L’accord de Nouméa évita bien une guerre,
Et devait rapprocher les deux camps adversaires.
En trompant une partie de la population,
Il nous mène aux confins d’une vraie sécession.
Ni vainqueur, ni vaincu ? Personne n’a rien vu,
Mais nous sommes devenus, pour la France, incongru.

Notre démocratie, avec « un homme, une voix »,
Est loin d’être parfaite, mais reflète des choix
Faits en toute liberté par chaque individu,
Sans attendre les ordres venant de la tribu.
Car l’auteur, le dit bien, le « consensus oral »
Enferme les Kanak dans un vote tribal.

Le corps électoral deviendrait inutile,
Si le seul consensus imposait les édiles.
Le « rituel de l’urne », « individualiste »
Se mêle au consensus qui est « collectiviste »,
Et le Front National, dit de libération,
Cache mal son racisme dans ses propositions.

« Ce socle, ce fondement, ce fond », nous dit l’auteur,
C’est le « peuple kanak » dans toute sa splendeur !
L’accord de Nouméa ne vaudrait que par eux,
Leurs revendications seraient le seul enjeu !
N’exclut-il pas, de fait, le droit des autres gens
Qui ne seraient, pour lui, que de simples occupants ?

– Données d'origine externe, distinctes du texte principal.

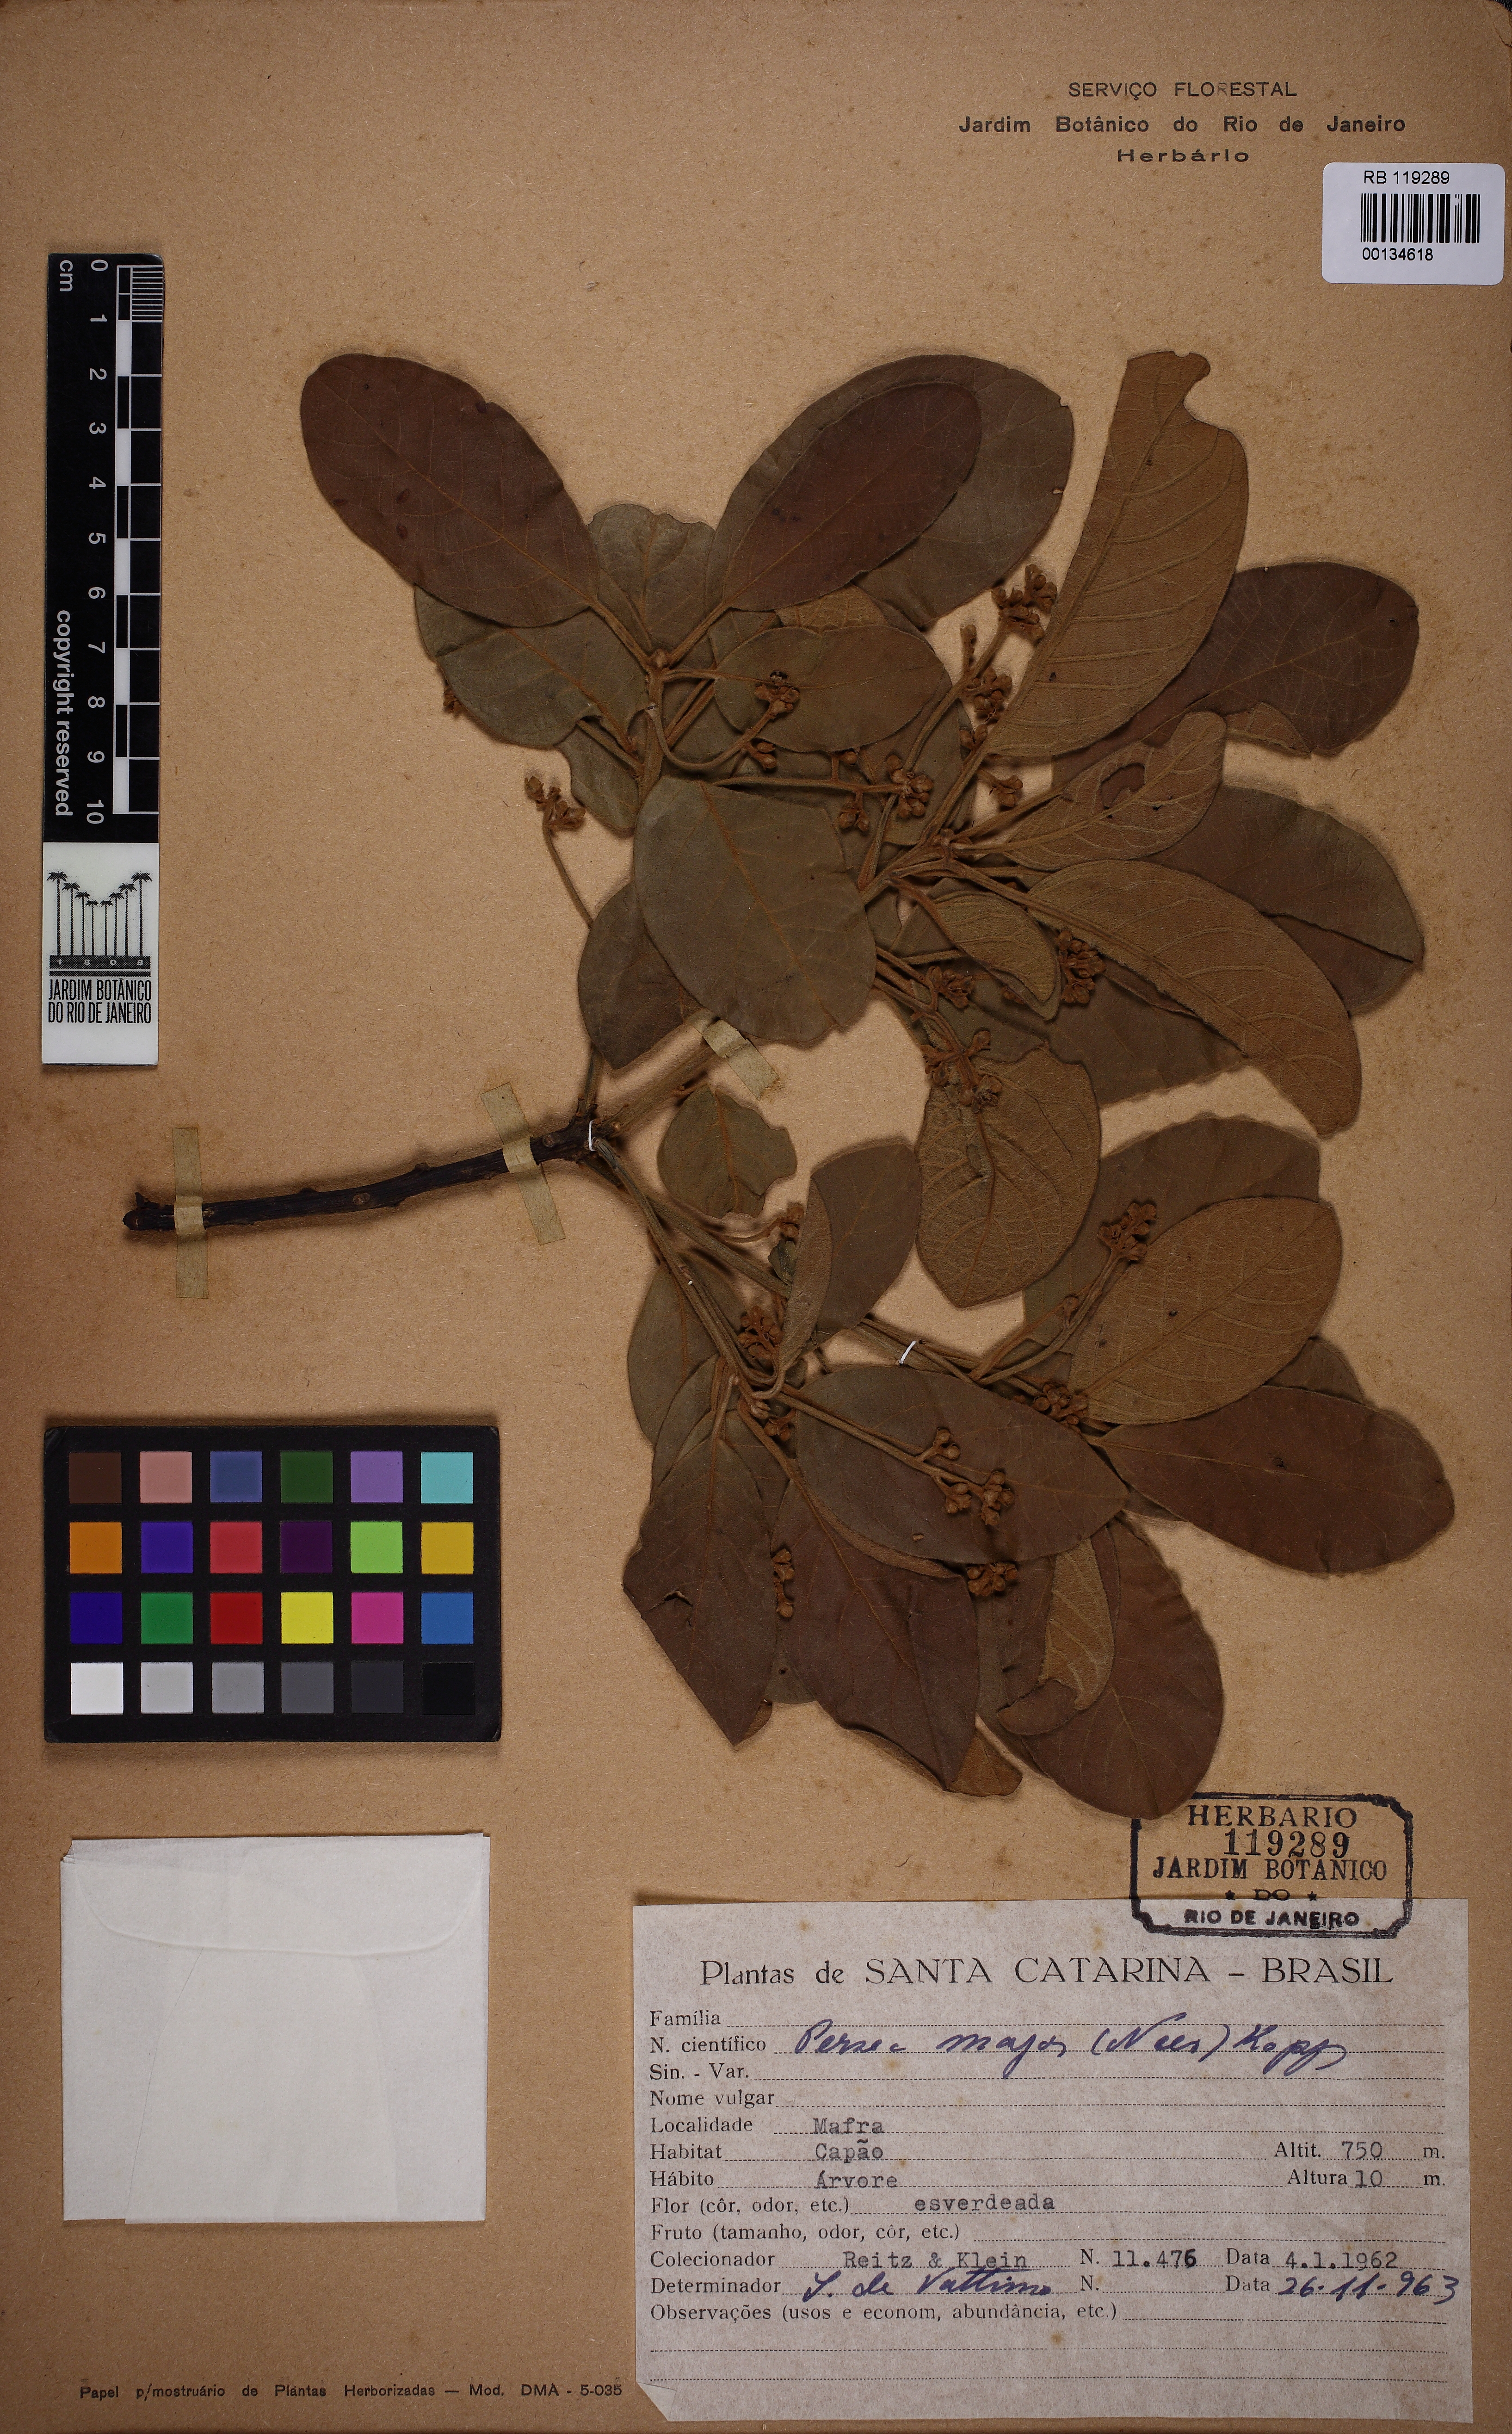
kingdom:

Sous la plume de l’auteur, c’est vraiment élogieux,
D’accuser des « nantis » et autres « tenants lieux »
De jouer sur les mots pour défendre leurs vues,
Lui qui noie les concepts dans les malentendus.
Son « historicité » chasse la démocratie,
Et donne l’indépendance au profit d’une ethnie.

Quel « destin commun »?
Là, l’auteur fait son tri en trois catégories.
Tout d’abord il s’en prend à la « démocratie » :
Outil capitaliste, opposant les ethnies,
Force parlementaire source de nos conflits,
Système normatif plutôt autoritaire,
Enfermant « l’électeur » dans un marché pervers.
En fait il lui démontre qu’il ne choisira rien ;
Que quelques «politiques » s’arrogent son destin.

Puis l’auteur revient sur la grande confusion
De la notion de « peuple », son « indistinction ».
Un peuple ne pourrait être, en soi, « quantifié ».
« Singulièrement », il faut le « qualifier ».
Il déplace le constat d’un décompte de voix
Vers un travail d’experts légitimant des choix.
Considérant d’emblée que Kanaky fait loi,
Que le destin commun ne vaut que par leur droit.

L’histoire Calédonienne n’aurait qu’un seul « sujet »,
Ni une population, ni une communauté,
Encore moins une ethnie : un « peuple singulier »
Qui a redécouvert sa « propre identité ».
Mais cette identité comment s’est-elle forgée ?
Sur diverses valeurs puisées dans le passé,
Mais aussi par contact avec d’autres cultures,
Au point de confiner à la caricature.

Est-ce bien suffisant pour justifier le fait
Qu’un corps électoral soit ainsi raboté ?
Pour donner au « Kanak » une prime à l’ancienneté,
Et scléroser la terre parce qu’ils y sont nés ?
Les « autres » suivront-il ce peuple souverain,
Dans un «destin commun » au contour incertain ?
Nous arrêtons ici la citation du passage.